TASK DETAILS:
Your copy should start at the line with "right hip: (148, 511)" and end at the line with "right eye: (67, 232)" in the data below. Transcribe only those lines, exactly, pictures excluded.

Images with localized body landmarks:
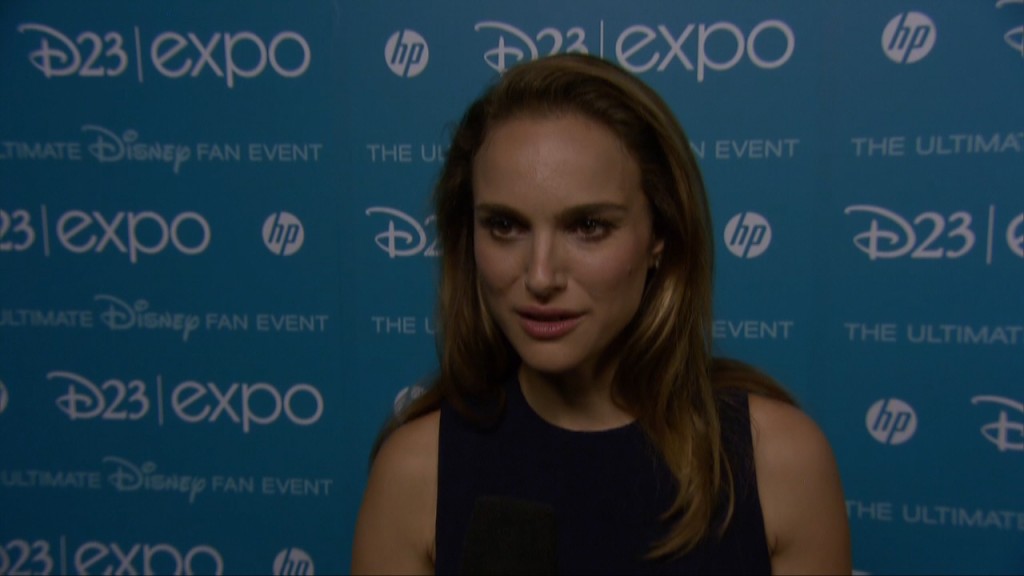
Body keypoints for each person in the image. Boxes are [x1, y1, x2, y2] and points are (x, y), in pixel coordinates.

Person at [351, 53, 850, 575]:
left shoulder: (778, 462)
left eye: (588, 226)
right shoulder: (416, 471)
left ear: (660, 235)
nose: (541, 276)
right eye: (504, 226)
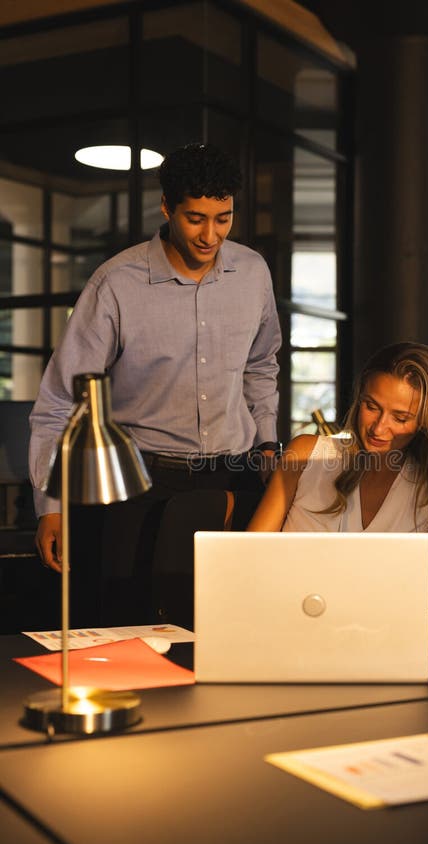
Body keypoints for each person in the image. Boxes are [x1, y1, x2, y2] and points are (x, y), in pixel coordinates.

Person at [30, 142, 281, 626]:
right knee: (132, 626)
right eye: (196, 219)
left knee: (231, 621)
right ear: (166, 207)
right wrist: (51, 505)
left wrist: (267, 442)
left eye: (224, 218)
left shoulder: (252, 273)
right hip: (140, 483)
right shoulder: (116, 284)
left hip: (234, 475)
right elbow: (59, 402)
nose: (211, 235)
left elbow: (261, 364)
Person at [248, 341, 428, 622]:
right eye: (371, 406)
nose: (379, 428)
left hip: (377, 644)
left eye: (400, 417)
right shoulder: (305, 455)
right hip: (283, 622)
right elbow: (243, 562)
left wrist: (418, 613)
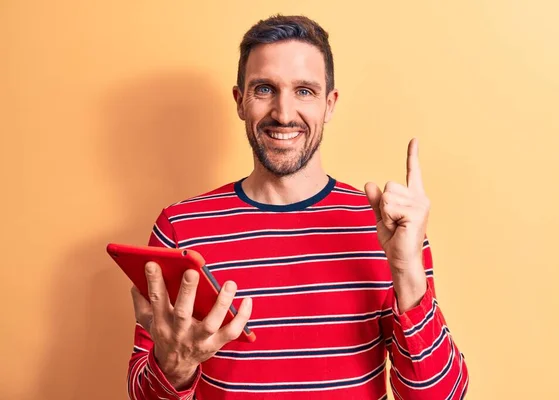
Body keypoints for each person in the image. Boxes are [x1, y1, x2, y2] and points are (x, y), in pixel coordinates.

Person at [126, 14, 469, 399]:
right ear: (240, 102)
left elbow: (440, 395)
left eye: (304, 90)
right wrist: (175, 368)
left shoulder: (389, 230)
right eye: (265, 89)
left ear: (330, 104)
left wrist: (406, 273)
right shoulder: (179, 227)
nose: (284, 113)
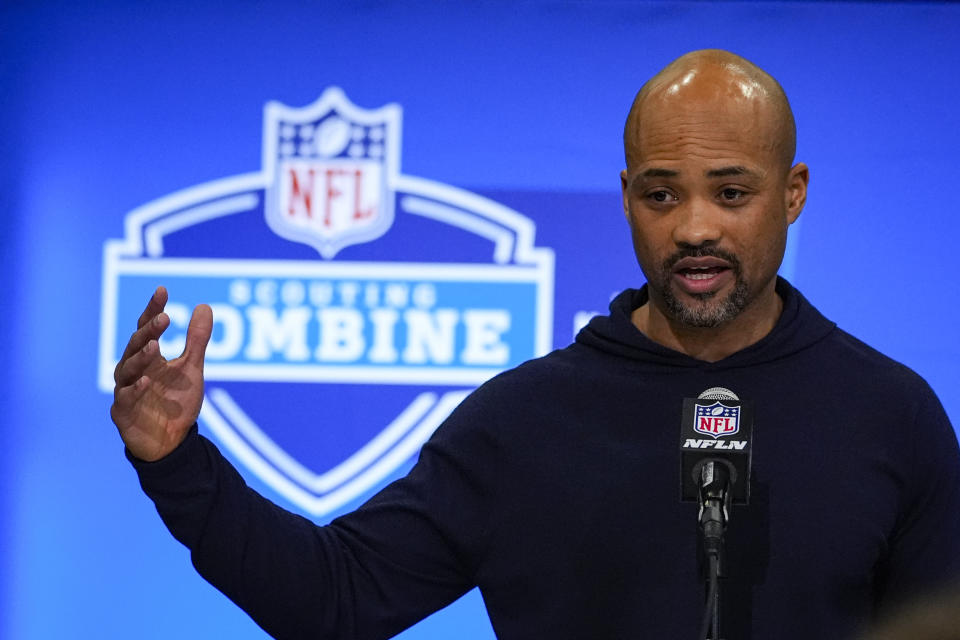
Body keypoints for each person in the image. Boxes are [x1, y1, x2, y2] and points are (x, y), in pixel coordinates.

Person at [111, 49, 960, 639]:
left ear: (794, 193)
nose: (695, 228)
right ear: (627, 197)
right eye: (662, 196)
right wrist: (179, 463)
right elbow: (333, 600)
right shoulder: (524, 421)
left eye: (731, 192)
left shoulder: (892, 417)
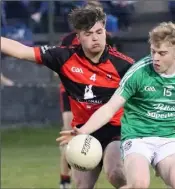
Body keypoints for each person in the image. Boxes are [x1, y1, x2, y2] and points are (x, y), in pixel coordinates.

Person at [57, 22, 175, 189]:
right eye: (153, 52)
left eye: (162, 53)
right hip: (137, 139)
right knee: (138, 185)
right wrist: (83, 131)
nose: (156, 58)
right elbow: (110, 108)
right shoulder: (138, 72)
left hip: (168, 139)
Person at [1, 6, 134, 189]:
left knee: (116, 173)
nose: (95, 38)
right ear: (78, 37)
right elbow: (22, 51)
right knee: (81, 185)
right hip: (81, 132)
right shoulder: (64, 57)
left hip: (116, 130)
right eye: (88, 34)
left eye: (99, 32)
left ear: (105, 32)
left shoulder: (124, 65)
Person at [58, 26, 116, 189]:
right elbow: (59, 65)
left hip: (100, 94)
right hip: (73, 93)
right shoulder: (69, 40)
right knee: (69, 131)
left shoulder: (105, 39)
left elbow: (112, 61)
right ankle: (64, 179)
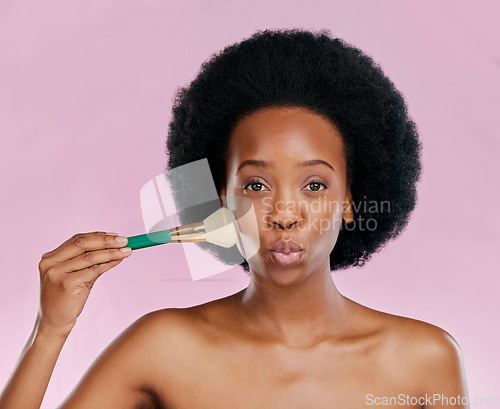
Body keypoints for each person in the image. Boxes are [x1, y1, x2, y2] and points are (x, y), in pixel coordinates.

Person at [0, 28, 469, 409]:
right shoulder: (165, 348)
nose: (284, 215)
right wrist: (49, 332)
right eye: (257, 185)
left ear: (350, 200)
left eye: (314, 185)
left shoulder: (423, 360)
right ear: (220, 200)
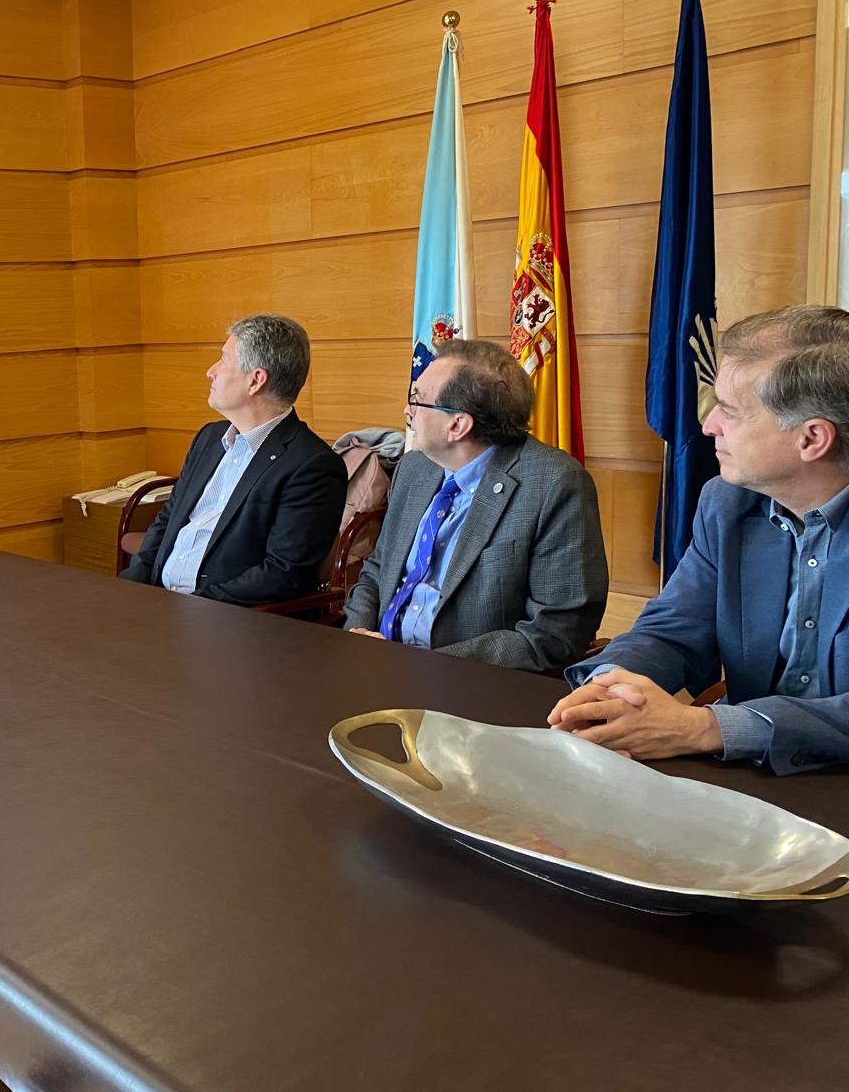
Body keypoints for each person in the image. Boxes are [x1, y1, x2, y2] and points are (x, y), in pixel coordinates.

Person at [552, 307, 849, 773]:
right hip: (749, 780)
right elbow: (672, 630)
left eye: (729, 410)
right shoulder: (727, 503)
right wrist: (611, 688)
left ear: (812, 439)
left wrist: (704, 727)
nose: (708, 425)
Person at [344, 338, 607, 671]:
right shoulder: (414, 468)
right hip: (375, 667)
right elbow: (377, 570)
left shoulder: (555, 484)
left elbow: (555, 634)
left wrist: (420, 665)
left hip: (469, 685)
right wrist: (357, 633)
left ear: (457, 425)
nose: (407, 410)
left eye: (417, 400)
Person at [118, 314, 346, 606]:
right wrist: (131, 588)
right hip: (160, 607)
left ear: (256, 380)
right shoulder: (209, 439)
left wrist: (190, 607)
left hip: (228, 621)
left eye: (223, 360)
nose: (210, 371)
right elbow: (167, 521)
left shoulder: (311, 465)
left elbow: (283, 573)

==

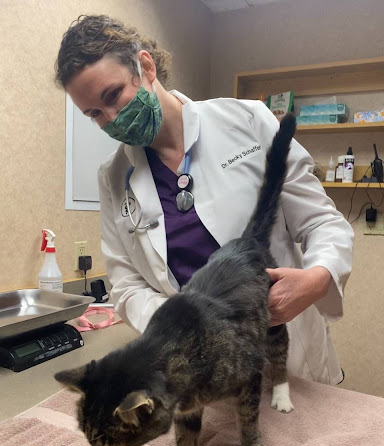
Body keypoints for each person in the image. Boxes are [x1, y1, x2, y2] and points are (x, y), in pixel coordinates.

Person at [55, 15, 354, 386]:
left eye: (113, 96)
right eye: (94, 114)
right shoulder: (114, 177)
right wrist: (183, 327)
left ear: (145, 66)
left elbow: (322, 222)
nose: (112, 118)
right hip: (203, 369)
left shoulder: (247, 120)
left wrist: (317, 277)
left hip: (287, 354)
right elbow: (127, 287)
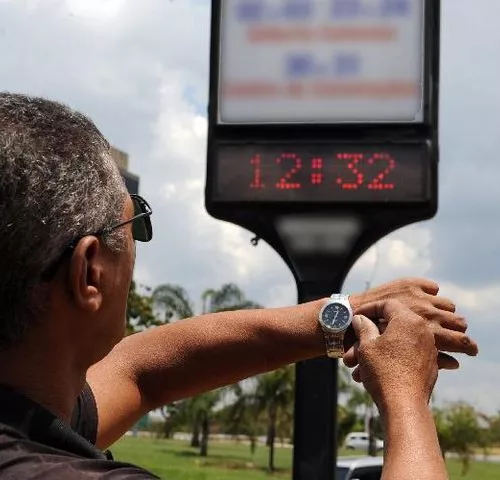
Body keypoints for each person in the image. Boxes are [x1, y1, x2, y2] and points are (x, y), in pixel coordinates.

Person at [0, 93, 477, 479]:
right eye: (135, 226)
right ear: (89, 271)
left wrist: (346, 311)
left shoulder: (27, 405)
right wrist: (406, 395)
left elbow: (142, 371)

* * *

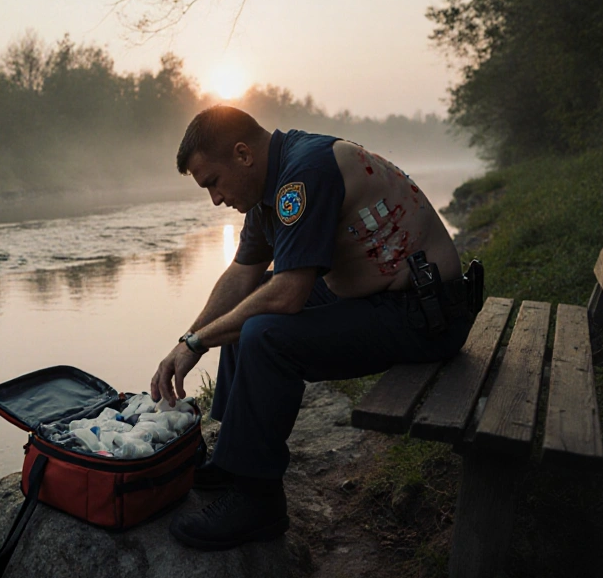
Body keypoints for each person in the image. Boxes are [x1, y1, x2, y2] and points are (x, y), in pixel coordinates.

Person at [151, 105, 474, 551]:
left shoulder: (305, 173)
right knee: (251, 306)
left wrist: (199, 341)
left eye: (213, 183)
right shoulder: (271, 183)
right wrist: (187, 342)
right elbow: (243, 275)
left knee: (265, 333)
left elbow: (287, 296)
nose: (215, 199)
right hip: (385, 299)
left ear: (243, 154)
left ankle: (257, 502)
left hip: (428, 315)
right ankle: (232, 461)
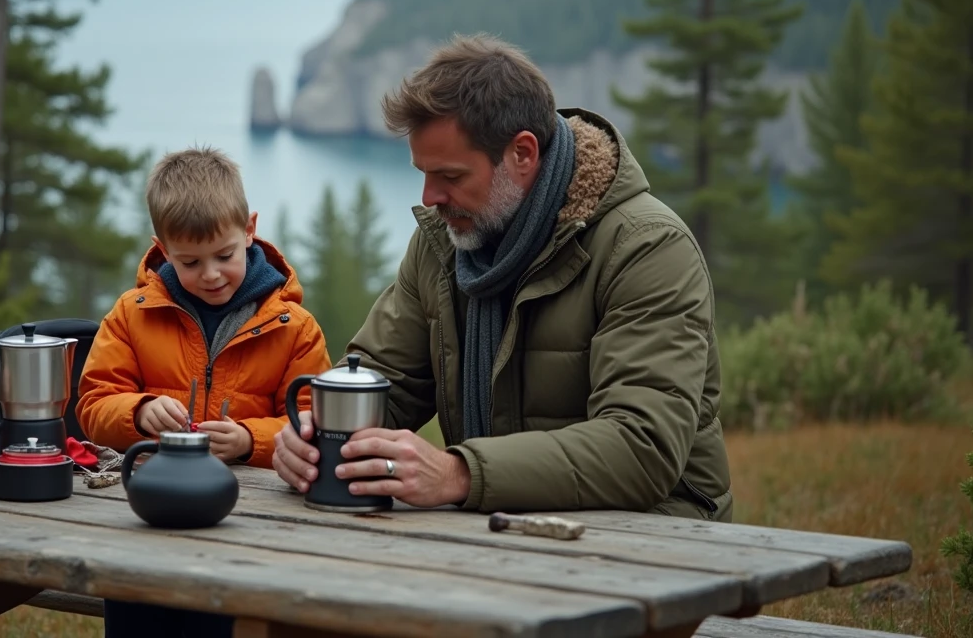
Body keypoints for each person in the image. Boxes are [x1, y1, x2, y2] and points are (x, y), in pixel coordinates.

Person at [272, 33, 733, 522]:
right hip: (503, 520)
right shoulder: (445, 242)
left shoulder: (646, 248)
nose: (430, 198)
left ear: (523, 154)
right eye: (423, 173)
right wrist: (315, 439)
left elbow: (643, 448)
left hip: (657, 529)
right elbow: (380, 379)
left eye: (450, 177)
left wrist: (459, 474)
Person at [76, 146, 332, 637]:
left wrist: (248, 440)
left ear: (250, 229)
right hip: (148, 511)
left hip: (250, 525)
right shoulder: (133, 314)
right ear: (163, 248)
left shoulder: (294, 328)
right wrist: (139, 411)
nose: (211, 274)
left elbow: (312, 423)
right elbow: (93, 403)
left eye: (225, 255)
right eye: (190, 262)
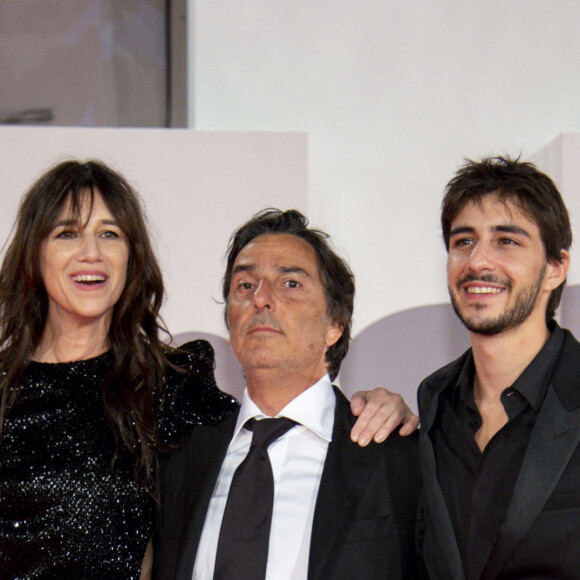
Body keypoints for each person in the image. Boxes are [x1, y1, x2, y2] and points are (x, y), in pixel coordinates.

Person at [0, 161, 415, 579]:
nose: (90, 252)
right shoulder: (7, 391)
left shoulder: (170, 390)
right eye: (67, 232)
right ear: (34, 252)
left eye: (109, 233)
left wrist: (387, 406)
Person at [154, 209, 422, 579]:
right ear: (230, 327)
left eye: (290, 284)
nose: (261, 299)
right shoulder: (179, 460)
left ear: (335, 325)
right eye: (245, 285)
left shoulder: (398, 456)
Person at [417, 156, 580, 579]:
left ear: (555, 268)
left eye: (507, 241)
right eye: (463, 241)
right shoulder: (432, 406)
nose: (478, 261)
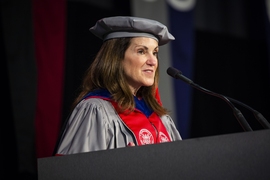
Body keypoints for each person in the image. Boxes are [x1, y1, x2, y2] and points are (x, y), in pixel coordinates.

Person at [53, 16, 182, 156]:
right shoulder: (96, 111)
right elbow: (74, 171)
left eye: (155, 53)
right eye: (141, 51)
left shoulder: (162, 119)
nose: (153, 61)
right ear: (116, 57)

ANSWER FOR THIS EXERCISE:
right hip: (148, 511)
left hip: (250, 525)
right shoulder: (133, 314)
right ear: (163, 248)
left shoulder: (294, 328)
right wrist: (139, 411)
nose: (211, 274)
left elbow: (312, 423)
right elbow: (93, 403)
left eye: (225, 255)
right eye: (190, 262)
Body keypoints for each person in the image. Boxes are [x1, y1, x2, y2] and points are (x, y), in pixel coordinates.

Person at [0, 161, 415, 579]:
nose: (90, 252)
right shoulder: (7, 391)
left shoulder: (170, 390)
right eye: (67, 232)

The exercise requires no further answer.